:: TASK GOAL ::
Rewrite the listing below with "Identify" changed to "Find" and every other line left as it is. Leave the pictures out of your answer.

[Element box listing]
►
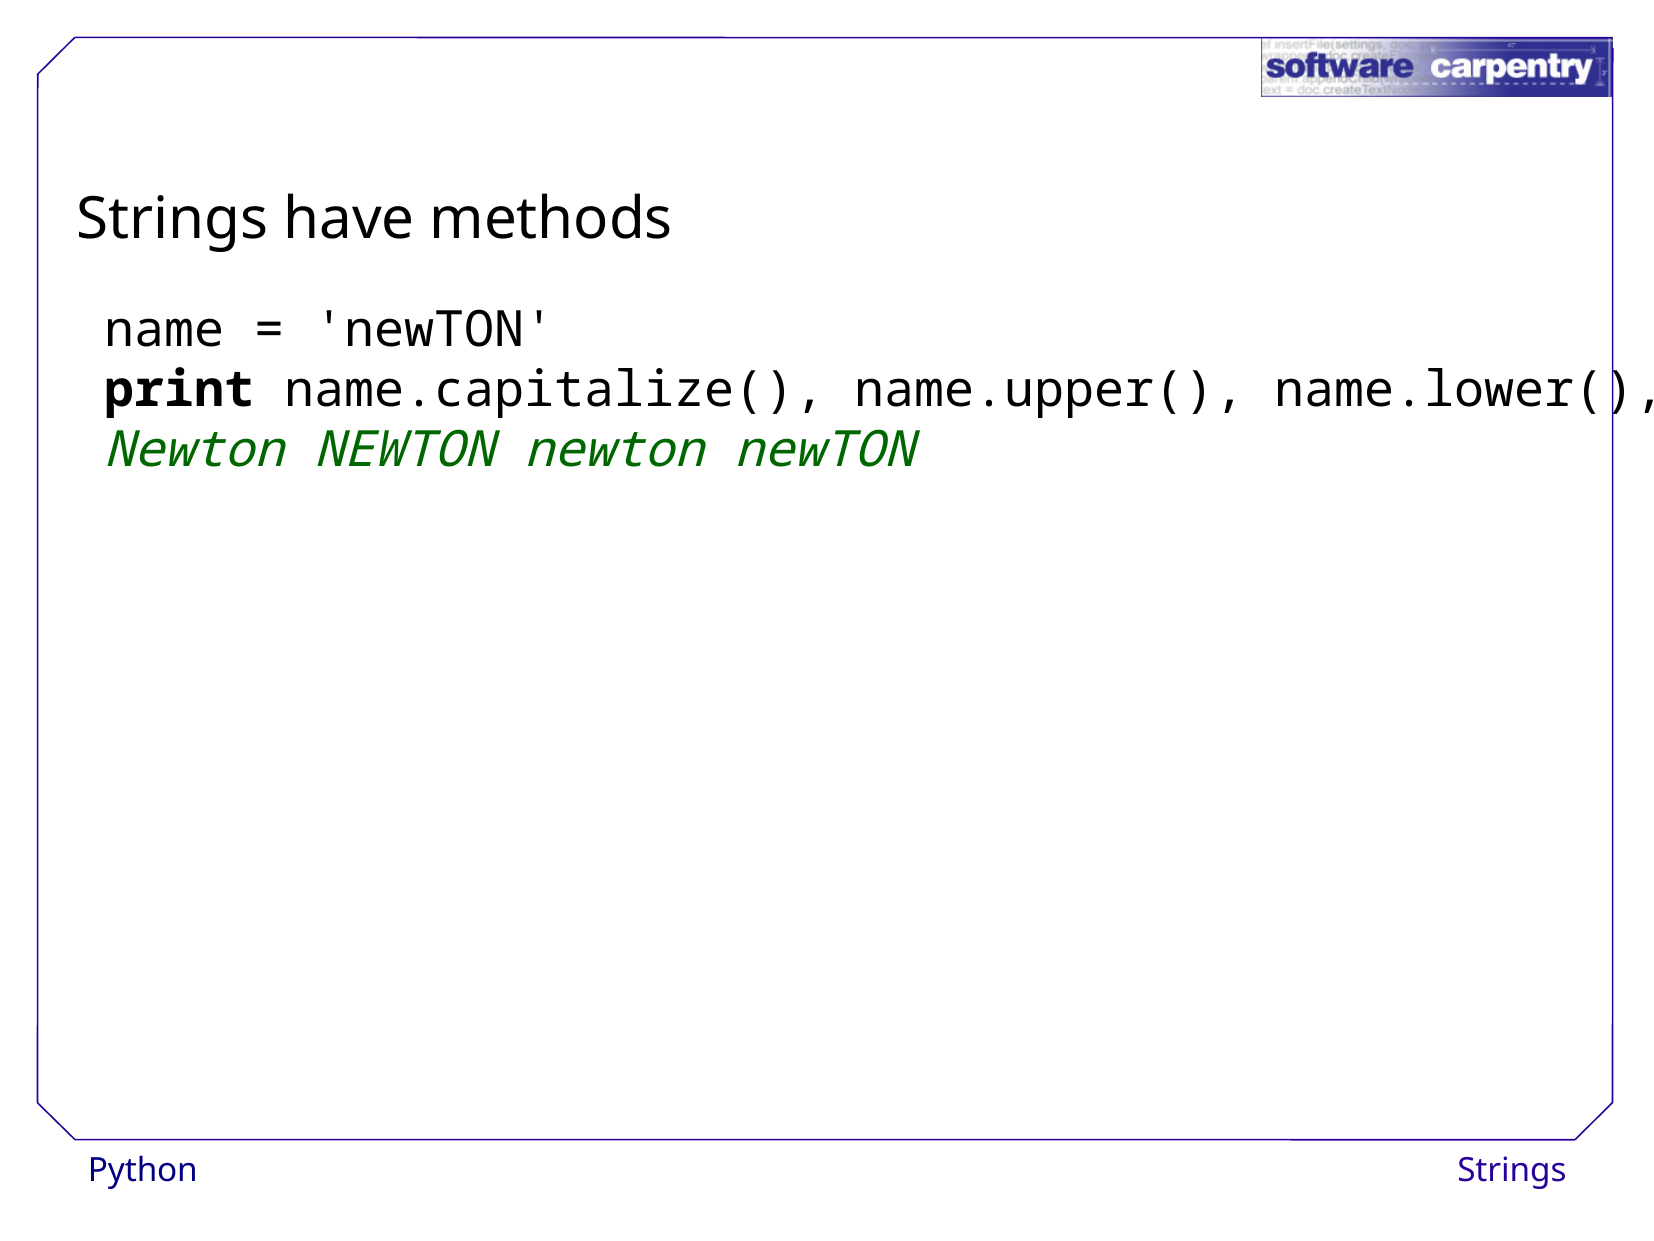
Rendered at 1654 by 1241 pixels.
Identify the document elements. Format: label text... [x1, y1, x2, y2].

picture [1261, 39, 1613, 97]
text_box Strings have methods [61, 138, 838, 259]
text_box name = 'newTON' print name.capitalize(), name.upper(), name.lower(), name Newton NEWTON newton newTON [89, 289, 1593, 923]
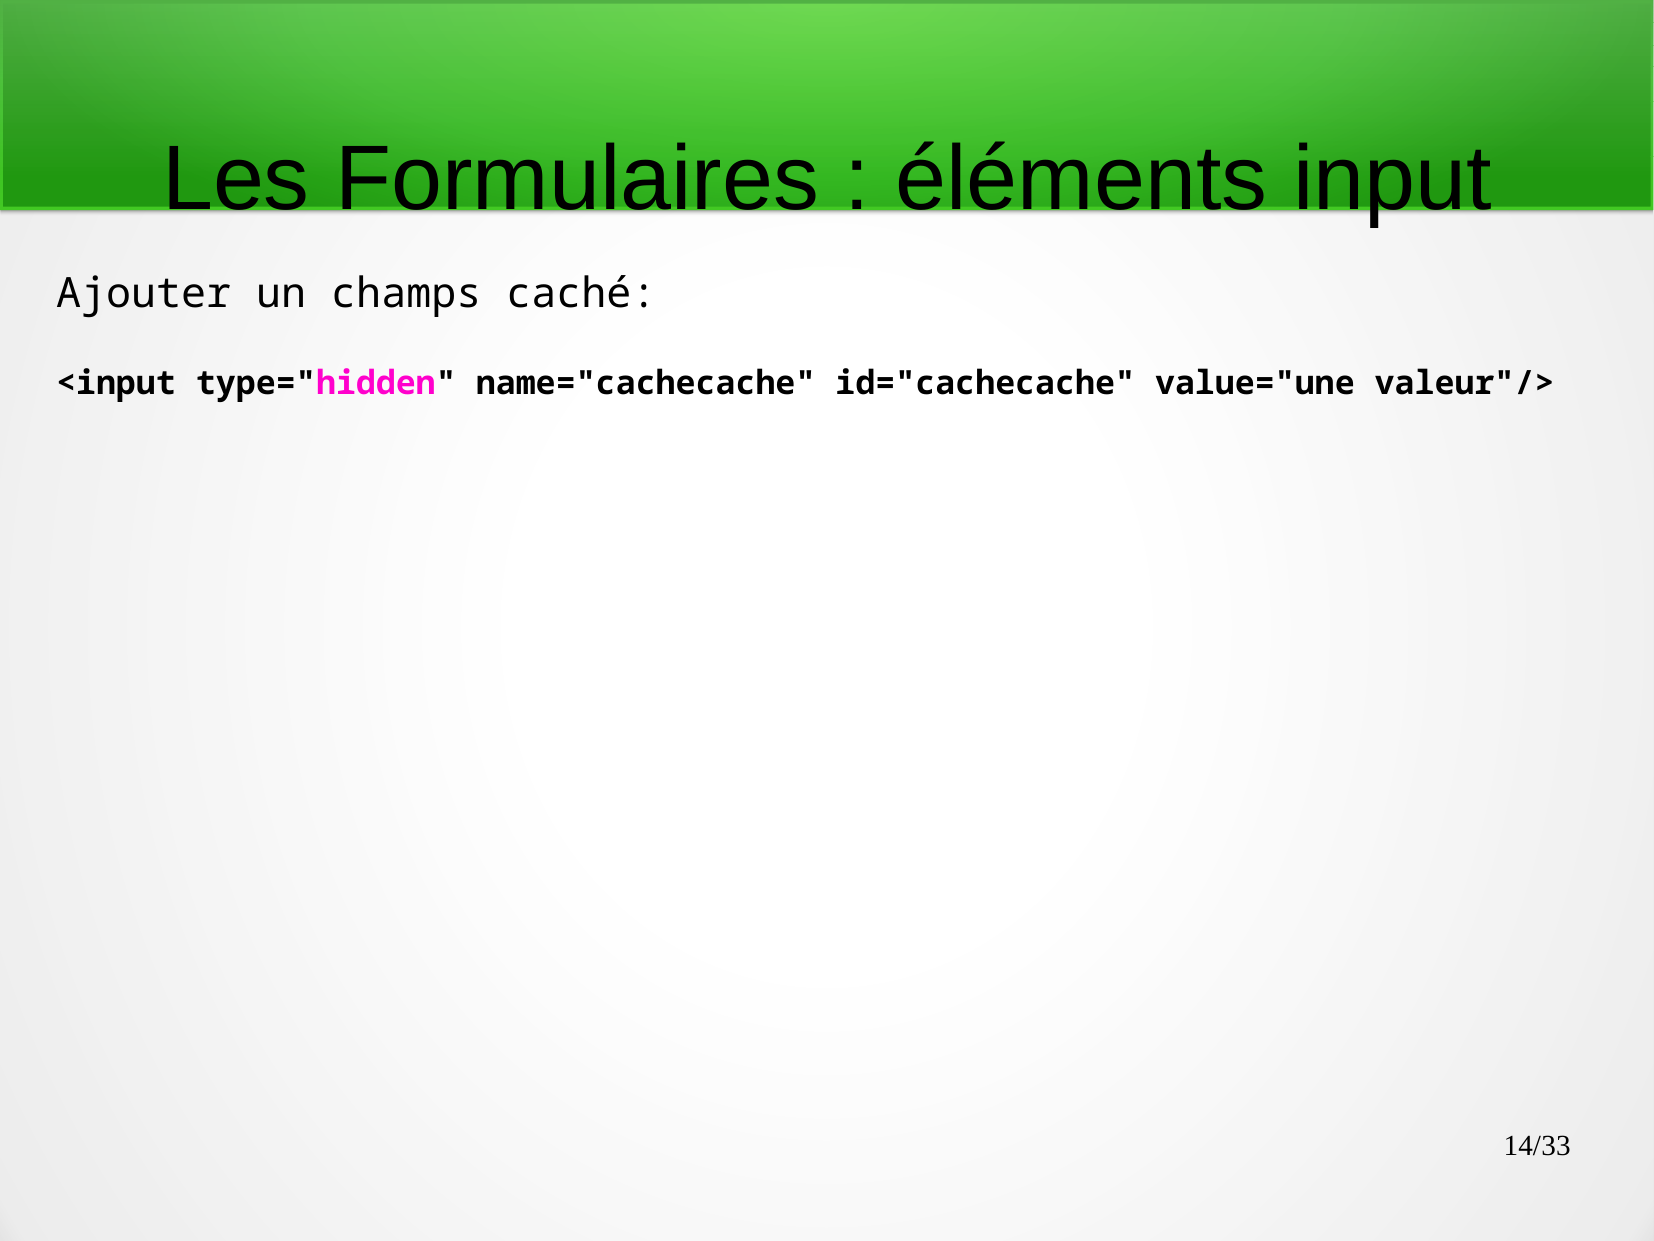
◄
:: SOLUTION TO THIS PROBLEM ::
Rendered at 1654 by 1241 pixels.
Find the document elements. Format: label text... [x1, y1, x2, y2].

picture [1261, 39, 1613, 97]
text_box Strings have methods [61, 138, 838, 259]
text_box name = 'newTON' print name.capitalize(), name.upper(), name.lower(), name Newton NEWTON newton newTON [89, 289, 1593, 923]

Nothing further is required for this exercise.